THE SPIRIT was unique in that it was distributed as a comic book section in newspapers, so it's intended audience was older.
Jack Cole's PLASTIC MAN:
Cole's crazy style and sensibility was perfect for Plastic Man. His adventures were more and more outrageous with each issue.
With World War II over, Captain America turned his attention to the Commies, but he was a man past his prime.
In fact that could be said for most of the superheroes, with the exception of Batman, Wonder Woman and Superman virtually all of them went away as the forties came to a close and the 1950s came in.
EC Comics led the charge, offering shocking and well drawn stories which often featured the irony of the later Twilight Zone type of TV series to come.
EC's artists were among some of the best, and even if the writing was sometimes too repetitive (narration describing the action we're seeing, dialogue repeating the narration and the action), they were different than the white bread superhero comics.
Publishers tried to out do each other with horror, and the books continued to sell like crazy. Number one among the readership were kids.
Who loved the outrageous tales and lurid covers that had the added benefit of horrifying Moms.
But were these comics featuring brutal killings, horrible monsters and nightmarish situations having a negative impact on the day's youth?
Kids (and adults) were lapping up the horror comics, and sales couldn't be better.
Some of it got graphic.
Some thought it went too far.
You can imagine a Mom's reaction to finding this in Billy's room.
Art for the sake of shock, or shock for the sake of art? Or shock for the sake of sales.
It wasn't long before authorities started to take notice.
Dr. Fredric Wertham was a noted psychiatrist who, among other things, had been insane serial killer Albert Fish's doctor, wrote a book detailing the affects of these horror and crime comics on the day's youth. He pointed to the rise in crime among teenagers and discovered that many of them read comics.
The flaw in his theory however was that at this time just about ALL teenagers read comics.
He pointed out covers like this and soon Congress took notice and a committee was formed to look into the comics industry. Held at the same time as the McCarthy hearings it was essentially a witch hunt using Dr. Wertham's book as it's catalyst.
Wertham's book didn't stick only to horror comics, citing things like this as an example of Batman and Robin's "unnatural" relationship.
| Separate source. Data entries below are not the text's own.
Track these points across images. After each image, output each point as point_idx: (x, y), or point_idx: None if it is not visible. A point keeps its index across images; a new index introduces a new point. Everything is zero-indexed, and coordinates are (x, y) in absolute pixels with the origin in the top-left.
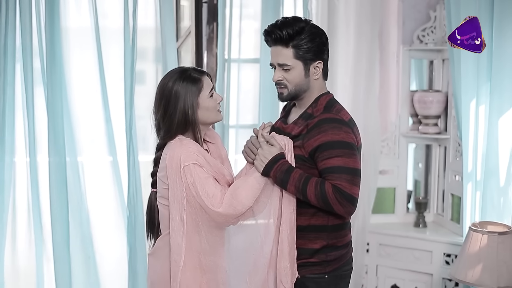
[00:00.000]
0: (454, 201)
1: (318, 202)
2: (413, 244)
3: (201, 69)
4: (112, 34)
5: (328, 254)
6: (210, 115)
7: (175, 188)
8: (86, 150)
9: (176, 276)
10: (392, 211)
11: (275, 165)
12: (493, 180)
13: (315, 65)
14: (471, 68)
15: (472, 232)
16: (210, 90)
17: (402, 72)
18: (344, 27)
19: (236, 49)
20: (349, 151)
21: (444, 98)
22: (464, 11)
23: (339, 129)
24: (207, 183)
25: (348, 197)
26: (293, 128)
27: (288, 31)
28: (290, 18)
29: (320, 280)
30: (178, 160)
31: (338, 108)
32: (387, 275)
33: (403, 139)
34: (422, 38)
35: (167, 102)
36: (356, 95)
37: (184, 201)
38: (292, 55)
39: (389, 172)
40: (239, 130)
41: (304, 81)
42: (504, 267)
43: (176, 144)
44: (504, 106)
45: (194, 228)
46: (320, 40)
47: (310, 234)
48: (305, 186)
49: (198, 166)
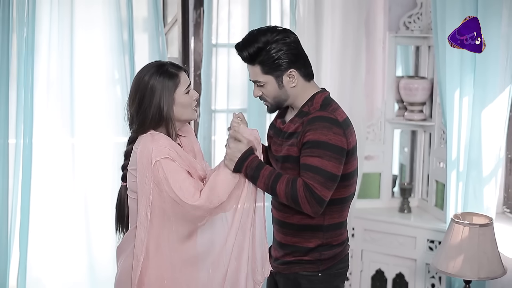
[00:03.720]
0: (438, 188)
1: (287, 199)
2: (397, 230)
3: (178, 65)
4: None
5: (322, 253)
6: (184, 112)
7: (143, 183)
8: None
9: (136, 270)
10: (378, 196)
11: (245, 162)
12: (476, 171)
13: (288, 74)
14: (456, 58)
15: (454, 224)
16: (187, 87)
17: (388, 59)
18: (331, 13)
19: (225, 34)
20: (332, 153)
21: (429, 85)
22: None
23: (329, 129)
24: (179, 177)
25: (318, 198)
26: (290, 126)
27: (249, 51)
28: (253, 34)
29: (313, 278)
30: (150, 155)
31: (334, 107)
32: (371, 260)
33: (389, 125)
34: (408, 24)
35: (142, 96)
36: (342, 81)
37: (150, 197)
38: (260, 72)
39: (374, 157)
40: (228, 115)
41: (280, 92)
42: (485, 258)
43: (147, 139)
44: (487, 99)
45: (163, 224)
46: (286, 50)
47: (305, 233)
48: (275, 183)
49: (170, 160)
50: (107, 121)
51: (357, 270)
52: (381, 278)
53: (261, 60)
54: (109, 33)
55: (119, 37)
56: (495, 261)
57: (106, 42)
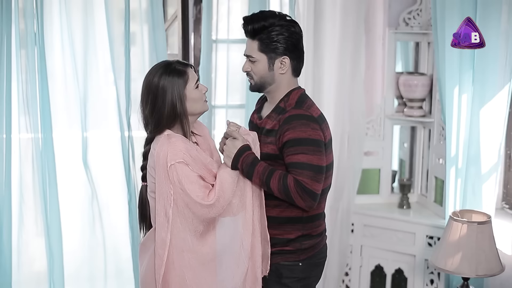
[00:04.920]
0: (438, 184)
1: (280, 194)
2: (396, 226)
3: (185, 62)
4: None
5: (302, 243)
6: (197, 106)
7: (161, 184)
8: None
9: (160, 269)
10: (377, 192)
11: (240, 157)
12: (474, 168)
13: (280, 60)
14: (455, 55)
15: (452, 221)
16: (196, 82)
17: (388, 55)
18: (331, 10)
19: (225, 30)
20: (314, 148)
21: (429, 82)
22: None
23: (307, 125)
24: (191, 180)
25: (309, 192)
26: (267, 122)
27: (254, 25)
28: (264, 13)
29: (294, 268)
30: (165, 158)
31: (309, 104)
32: (371, 255)
33: (388, 121)
34: (408, 21)
35: (154, 97)
36: (342, 78)
37: (170, 197)
38: (257, 48)
39: (374, 153)
40: (228, 110)
41: (268, 74)
42: (483, 256)
43: (164, 141)
44: (486, 96)
45: (179, 225)
46: (288, 37)
47: (285, 225)
48: (269, 179)
49: (184, 164)
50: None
51: (356, 265)
52: (380, 273)
53: (261, 37)
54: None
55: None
56: (493, 258)
57: (108, 33)
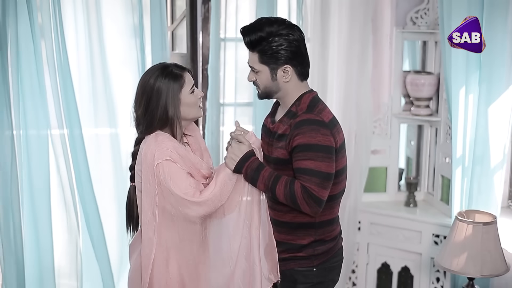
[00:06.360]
0: (444, 183)
1: (286, 200)
2: (403, 224)
3: (182, 66)
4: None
5: (315, 249)
6: (191, 111)
7: (148, 183)
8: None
9: (147, 269)
10: (384, 190)
11: (246, 162)
12: (481, 167)
13: (283, 69)
14: (462, 54)
15: (457, 222)
16: (192, 87)
17: (395, 54)
18: (337, 8)
19: (233, 28)
20: (323, 154)
21: (436, 81)
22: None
23: (317, 131)
24: (179, 177)
25: (316, 199)
26: (279, 127)
27: (251, 37)
28: (260, 22)
29: (309, 273)
30: (152, 158)
31: (321, 108)
32: (377, 253)
33: (395, 119)
34: (415, 20)
35: (148, 99)
36: (349, 77)
37: (156, 197)
38: (257, 60)
39: (381, 152)
40: (237, 108)
41: (272, 84)
42: (488, 256)
43: (151, 141)
44: (492, 96)
45: (167, 223)
46: (287, 46)
47: (298, 231)
48: (275, 184)
49: (171, 162)
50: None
51: (363, 263)
52: (386, 271)
53: (261, 49)
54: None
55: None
56: (498, 259)
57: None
Taken out of context a lot of the Batman and Robin images of the time could add to his claims.
The committee called the publishers before them, and EC Publisher William Gaines stood firm in his defense of his horror comics.
In an effort to appease the government and prevent a censorship board-- the comics industry created their own...
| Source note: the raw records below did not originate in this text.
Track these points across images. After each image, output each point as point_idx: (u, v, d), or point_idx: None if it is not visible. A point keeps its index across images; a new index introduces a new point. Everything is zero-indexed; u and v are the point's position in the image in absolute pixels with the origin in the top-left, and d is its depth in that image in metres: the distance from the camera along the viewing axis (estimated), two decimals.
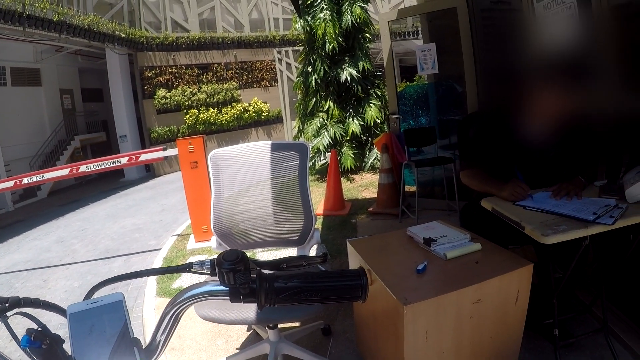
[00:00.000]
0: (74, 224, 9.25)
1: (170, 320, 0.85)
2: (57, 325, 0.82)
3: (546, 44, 3.09)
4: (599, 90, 2.67)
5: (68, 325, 0.78)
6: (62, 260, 6.30)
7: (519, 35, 3.59)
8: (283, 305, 0.80)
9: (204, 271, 0.90)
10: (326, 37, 8.35)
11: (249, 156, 2.37)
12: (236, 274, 0.77)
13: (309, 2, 8.60)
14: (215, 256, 0.84)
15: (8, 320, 0.89)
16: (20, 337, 0.83)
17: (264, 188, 2.36)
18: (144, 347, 0.83)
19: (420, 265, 1.93)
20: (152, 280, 4.36)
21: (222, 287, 0.81)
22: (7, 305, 0.87)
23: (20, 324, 0.85)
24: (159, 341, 0.85)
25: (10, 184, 5.70)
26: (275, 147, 2.35)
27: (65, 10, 13.47)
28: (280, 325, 2.52)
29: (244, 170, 2.36)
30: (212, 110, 18.77)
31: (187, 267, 0.91)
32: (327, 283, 0.82)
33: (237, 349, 2.93)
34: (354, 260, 2.30)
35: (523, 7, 3.42)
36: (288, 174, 2.33)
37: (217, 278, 0.82)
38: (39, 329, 0.82)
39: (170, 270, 0.96)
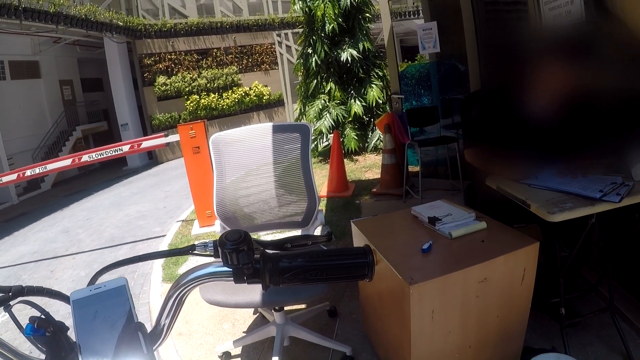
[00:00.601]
0: (78, 214, 9.28)
1: (174, 303, 0.84)
2: (66, 314, 0.82)
3: (550, 20, 3.04)
4: (603, 68, 2.63)
5: (72, 311, 0.78)
6: (68, 250, 6.34)
7: (522, 11, 3.54)
8: (288, 285, 0.78)
9: (207, 253, 0.88)
10: (326, 18, 8.29)
11: (251, 139, 2.35)
12: (239, 254, 0.75)
13: None
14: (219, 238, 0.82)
15: (12, 310, 0.88)
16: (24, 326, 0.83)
17: (266, 171, 2.35)
18: (148, 332, 0.82)
19: (425, 244, 1.92)
20: (157, 266, 4.37)
21: (225, 268, 0.80)
22: (10, 294, 0.86)
23: (31, 313, 0.84)
24: (164, 325, 0.85)
25: (14, 176, 5.71)
26: (277, 129, 2.33)
27: (62, 1, 13.34)
28: (286, 308, 2.52)
29: (246, 154, 2.35)
30: (212, 95, 18.66)
31: (190, 249, 0.89)
32: (333, 262, 0.80)
33: (243, 332, 2.95)
34: (359, 241, 2.30)
35: None
36: (290, 155, 2.31)
37: (220, 260, 0.80)
38: (42, 316, 0.82)
39: (173, 253, 0.94)
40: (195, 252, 0.89)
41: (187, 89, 18.11)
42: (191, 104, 18.06)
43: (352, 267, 0.80)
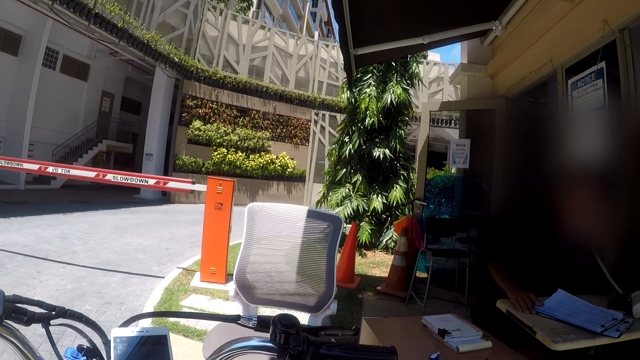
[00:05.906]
0: (80, 224, 9.28)
1: None
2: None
3: (578, 150, 3.20)
4: (628, 202, 2.76)
5: (112, 346, 0.83)
6: (60, 257, 6.26)
7: (552, 140, 3.70)
8: None
9: (250, 325, 0.95)
10: (368, 112, 8.61)
11: (284, 216, 2.42)
12: (289, 337, 0.84)
13: (359, 75, 8.91)
14: (259, 314, 0.92)
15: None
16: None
17: (292, 250, 2.40)
18: None
19: (434, 354, 1.95)
20: (149, 307, 4.28)
21: (268, 344, 0.87)
22: (53, 313, 0.90)
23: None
24: None
25: (35, 167, 5.87)
26: (312, 215, 2.41)
27: (131, 20, 14.08)
28: None
29: (277, 230, 2.41)
30: (240, 153, 19.08)
31: (235, 319, 0.96)
32: (365, 356, 0.87)
33: None
34: (368, 338, 2.31)
35: (559, 106, 3.57)
36: (318, 242, 2.37)
37: (260, 334, 0.90)
38: (89, 347, 0.85)
39: (218, 317, 1.01)
40: (239, 322, 0.95)
41: (218, 140, 18.55)
42: (218, 156, 18.43)
43: None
The comics code would now oversee all comic books distributed in the US and would ensure that they conformed to a sense of decency.
The code banned all references to the supernatural, crime comics which seemed to glorify the criminal, any alluded to homosexuality or sexuality of any nature, and comics with the words Horror, Terror or Fear in the title, essentially putting EC Comics out of business.
Horror was still popular, but now it was watered down. Instead of a vicious snarling werewolf (the word werewolf was banned) Jimmy Olsen became a pretty tame bow tie wearing Wolf-Man in his comics.
Marvel Comics, who at that time was known as Atlas Comics, continued with a line of horror comics but they were pretty silly with characters like GROODO and the Tootsie Roll monster.
Superman remained popular with the introduction of his TV series starring George Reeves.
EC Comics may have ended their horror comics, but they continued with their popular humor comic MAD
To avoid the scrutiny of the comics code. Mad continued publishing up through today, but it's now owned by DC Comics parent company Warner Bros.
READING ASSIGNMENT HAS GONE OUT-- HERE ARE YOUR QUESTIONS:
Compare the Golden Age Superhero comics from this week with what you read last week, which was superior overall?
You read two issues of FRANKENSTEIN this week-- compare them and discuss which you preferred and why.
Do you feel the concern for Horror Comics was warranted based on what you’ve read?